The case involved tax fraud—alleged against LSCC —following a re-audit and a re-assessment of Lonestar’s tax record, by the Finance Ministry.
The Ministry had conducted a re-audit and a re-assessment of Lonestar’s tax record, alleging new discoveries of unreported income, indistinct expenses and unclear interconnectivity that led the Ministry of Finance to compute and claim a deficit (shortage) in the company’s past payment into government revenue, to the tune of US$19,197,903.44.
Lonestar protested and filed an appeal to the Board of Tax Appeals.
In its complaint to the Board of Tax Appeals, Lonestar argued that the Finance Ministry was wrong to assess said payment, based on an audited report and its re-assessment bill for “additional taxes, penalty, and interest for the taxable re-audited period 2007 to 2011.”
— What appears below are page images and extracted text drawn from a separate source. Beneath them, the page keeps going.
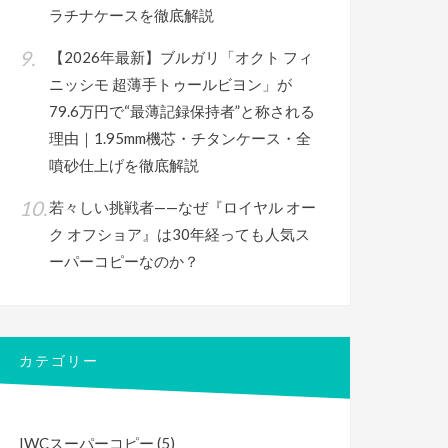
ラチナケースを徹底解説
【2026年最新】ブルガリ「オクト フィ
ニッシモ 超薄手トゥールビヨン」が
79.6万円で“最薄記録保持者”と称される
理由｜1.95mm機芯・チタンケース・全
噴砂仕上げを徹底解説
若々しい挑戦者——なぜ『ロイヤル オー
ク オフショア』は30年経っても人気ス
ーパーコピーなのか？
カテゴリー
IWCスーパーコピー
(5)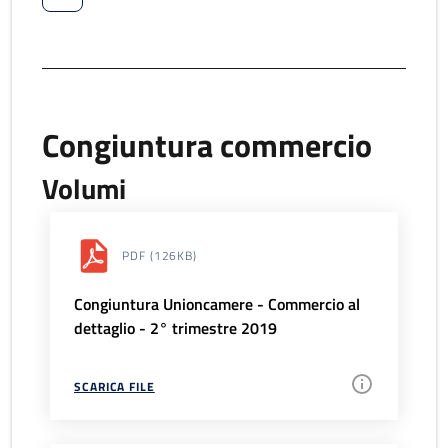
Congiuntura commercio
Volumi
PDF
(126KB)
Congiuntura Unioncamere - Commercio al
dettaglio - 2° trimestre 2019
SCARICA FILE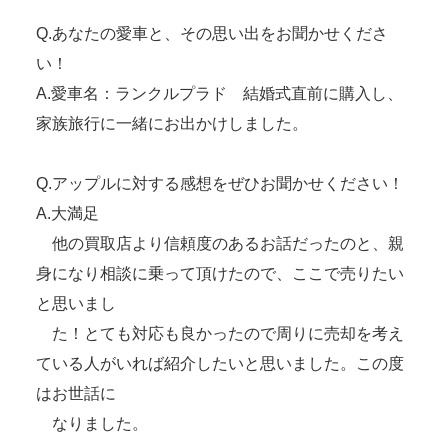
Q.あなたの愛車と、その思い出をお聞かせくださ
い！
A.愛車名：ランクルプラド 結婚式直前に購入し、
家族旅行に一緒にお出かけしました。
Q.アップルに対する感想をぜひお聞かせください！
A.大満足
他の買取店より信頼度のあるお話だったのと、親
身になり相談に乗って頂けたので、ここで売りたい
と思いまし
た！とても対応も良かったので周りに売却を考え
ている人がいれば紹介したいと思いました。この度
はお世話に
なりました。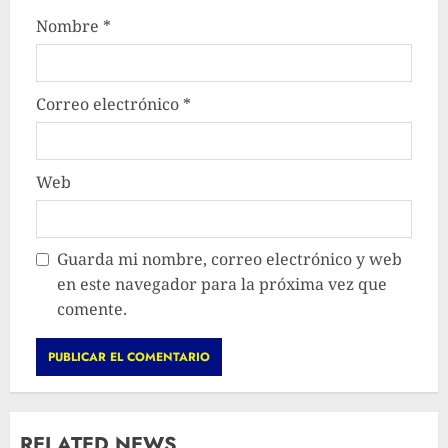
Nombre
*
Correo electrónico
*
Web
Guarda mi nombre, correo electrónico y web
en este navegador para la próxima vez que
comente.
RELATED NEWS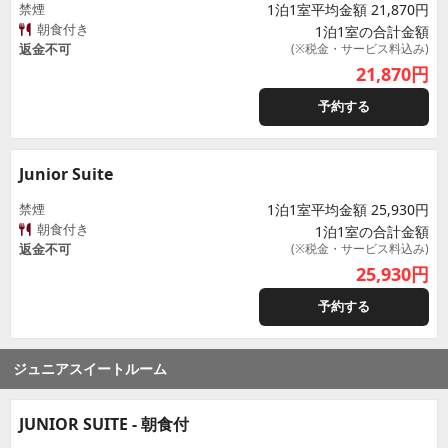
禁煙
1泊1室平均金額 21,870円
朝食付き
1泊1室の合計金額
返金不可
(※税金・サービス料込み)
21,870
円
予約する
Junior Suite
禁煙
1泊1室平均金額 25,930円
朝食付き
1泊1室の合計金額
返金不可
(※税金・サービス料込み)
25,930
円
予約する
ジュニアスイートルーム
JUNIOR SUITE - 朝食付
The corporation further argued that it had already paid its taxes for the period 2007 to 2011 for which the Ministry had issued it a tax- clearance.
Lonestar argued further there was no justification (excuse, good reason) for carrying out an additional re-assessment of the taxable period already assessed.
The Board’s intervention left Lonestar no better off, considering the amount the Ministry of Finance had re-assessed the nation’s leading cell-network provider.
The Board gave Lonestar 30 days to commence working with the Ministry, to determine the tax-basis for the new-found documents and the difference they represent.
The Board also declared that if Lonestar failed to cooperate with the Ministry within a 30-days period, the previous determination of the Ministry’s 19 million wound be binding and enforceable against the company.
It was in view of that ruling, that Lonestar had prayed the Tax Court for a “Judicial Review” of the Board’s decision.
After lawyers representing the two parties on Wednesday rested from presentations of oral and documentary evidence, Presiding Judge, Mozart Chesson, announced he would reserve judgment.
He told lawyers representing the two parties (Government and Lonestar) that through a notice-of-assignment, the Court would provide the date for final ruling in the case.
The company had complained of the Ministry of Finance and the Tax Appeals Board, praying the Court to review the Board’s leaning.